Dosa Turunan

Tian Setiawati Topandi
Chapter #23

21.Salam Perpisahan

ALIF masih mengemasi barang-barangnya, mengumpulkan baju dan alat-alat pribadinya ke dalam tas. Suara ritsleting yang ditarik terdengar pelan, seolah membentuk ritme yang mengisi kekosongan ruangan. Di antara bau kayu tua dan debu yang tebal, ruang tamu yang biasa menjadi tempat pertemuan keluarga kini terasa penuh beban. Cahaya lampu yang redup menciptakan bayangan panjang di dinding kayu yang mulai lapuk, seakan menceritakan kenangan yang tergores di setiap sudut rumah itu.

Haji Engkus berdiri di ambang pintu, tatapannya penuh amarah. "Alif, apa kau benar-benar berpikir bisa pergi begitu saja? Patuhi bapakmu ini! Sejak kapan kau pernah mendengar kata-kataku soal jangan dekat-dekat dengan orang seperti Budi dan kawanannya? Sekarang kau malah melibatkan dirimu dengan gadis yang tak jelas asal-usulnya!"

Alif berhenti sejenak, menghela napas panjang sebelum menjawab. “Abah, bukankah selama ini Abah selalu mengajariku untuk menolong orang yang lemah? Menyadarkan mereka yang tersesat?”

Haji Engkus menggelengkan kepala dengan marah. “Ya, menolong orang lemah, tapi bukan membela orang-orang yang tidak jelas asal-usulnya, apalagi yang tidak jelas karakternya. Kau selalu salah ambil keputusan, Alif! Dan lihat sekarang, kau malah ingin pergi dengan gadis itu!”

Alif merasakan panas di dadanya semakin membara. Ia menahan diri untuk tidak meledak, tapi kata-kata Abahnya sudah mencapai puncak kesabarannya. "Jadi menurut Abah, saya selalu salah? Apa saya tidak punya hak untuk membuat keputusan sendiri?”

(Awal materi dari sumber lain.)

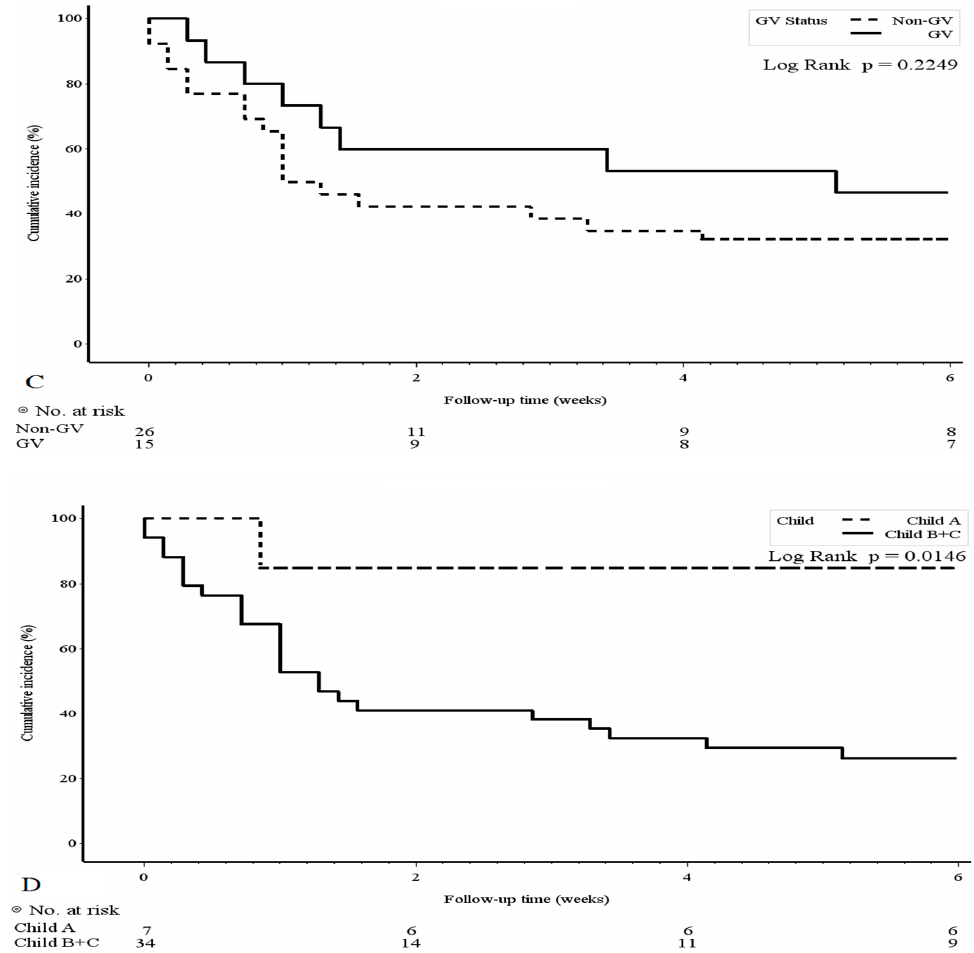
Figure 2. Kaplan-Meier estimates regarding the 6-week survival rate after post-banding ulcer bleeding stratified with ( A ) model for end-stage liver disease (MELD) score, ( B ) ALBI grade, ( C ) the presence of gastric varices and ( D ) Child-Pugh score.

Haji Engkus mendekat, menatap Alif tajam, “Tanpa aku, kau mungkin sudah diarak keliling kampung, dicemooh karena terlibat dalam teror kuda gonjreng. Untung saja kau anak Haji Engkus!”

Mendengar kata-kata itu, Alif merasa seluruh tubuhnya menegang. Selama ini, ia selalu merasa hidup di bawah bayang-bayang ayahnya. Semua yang ia lakukan selalu dianggap karena perlindungan Haji Engkus. Sebagai anak Kuwu, ia sering dihina sewaktu kecil—disebut pengecut, penakut, anak yang hanya sembunyi di balik kolor ayahnya.

"Abah selalu bilang aku di bawah perlindungan Abah. Tapi Abah tidak pernah percaya kalau aku bisa berdiri sendiri," jawab Alif, suaranya penuh dengan kesedihan dan keletihan. “Aku lelah dianggap seperti anak kecil. Jika aku tinggal di sini, warga desa akan terus memandangku sama seperti waktu aku kecil—anak Kuwu yang tak bisa membuat keputusan sendiri.”

Haji Engkus terdiam, mendengar Alif untuk pertama kalinya berbicara dengan nada seberani itu.

Alif melanjutkan dengan suara yang lebih lembut, namun penuh keyakinan, "Abah, aku tahu hidup di luar desa ini tidak akan mudah. Aku tahu hidup bersama Ba tidak akan semudah yang terlihat. Tapi inilah saatnya aku membuktikan bahwa aku bukan lagi anak kecil. Aku sudah dewasa, Abah. Dan ini adalah keputusan yang harus aku ambil sendiri."

Siti, yang berdiri tak jauh, masih terisak-isak, memohon agar Alif tidak pergi. Namun Alif tahu, di balik tangisan ibunya dan kemarahan ayahnya, ada kenyataan yang tidak bisa ia hindari: jika ia tetap tinggal, hidupnya mungkin akan lebih nyaman, aman dari segala kesulitan. Di desa ini, dengan status sebagai anak Haji Engkus, ia tidak akan sulit mencari pekerjaan, dan hidupnya akan dijamin. Tapi Alif merasa terjebak dalam bayang-bayang masa kecilnya, seperti burung yang tidak pernah diberi kesempatan untuk terbang.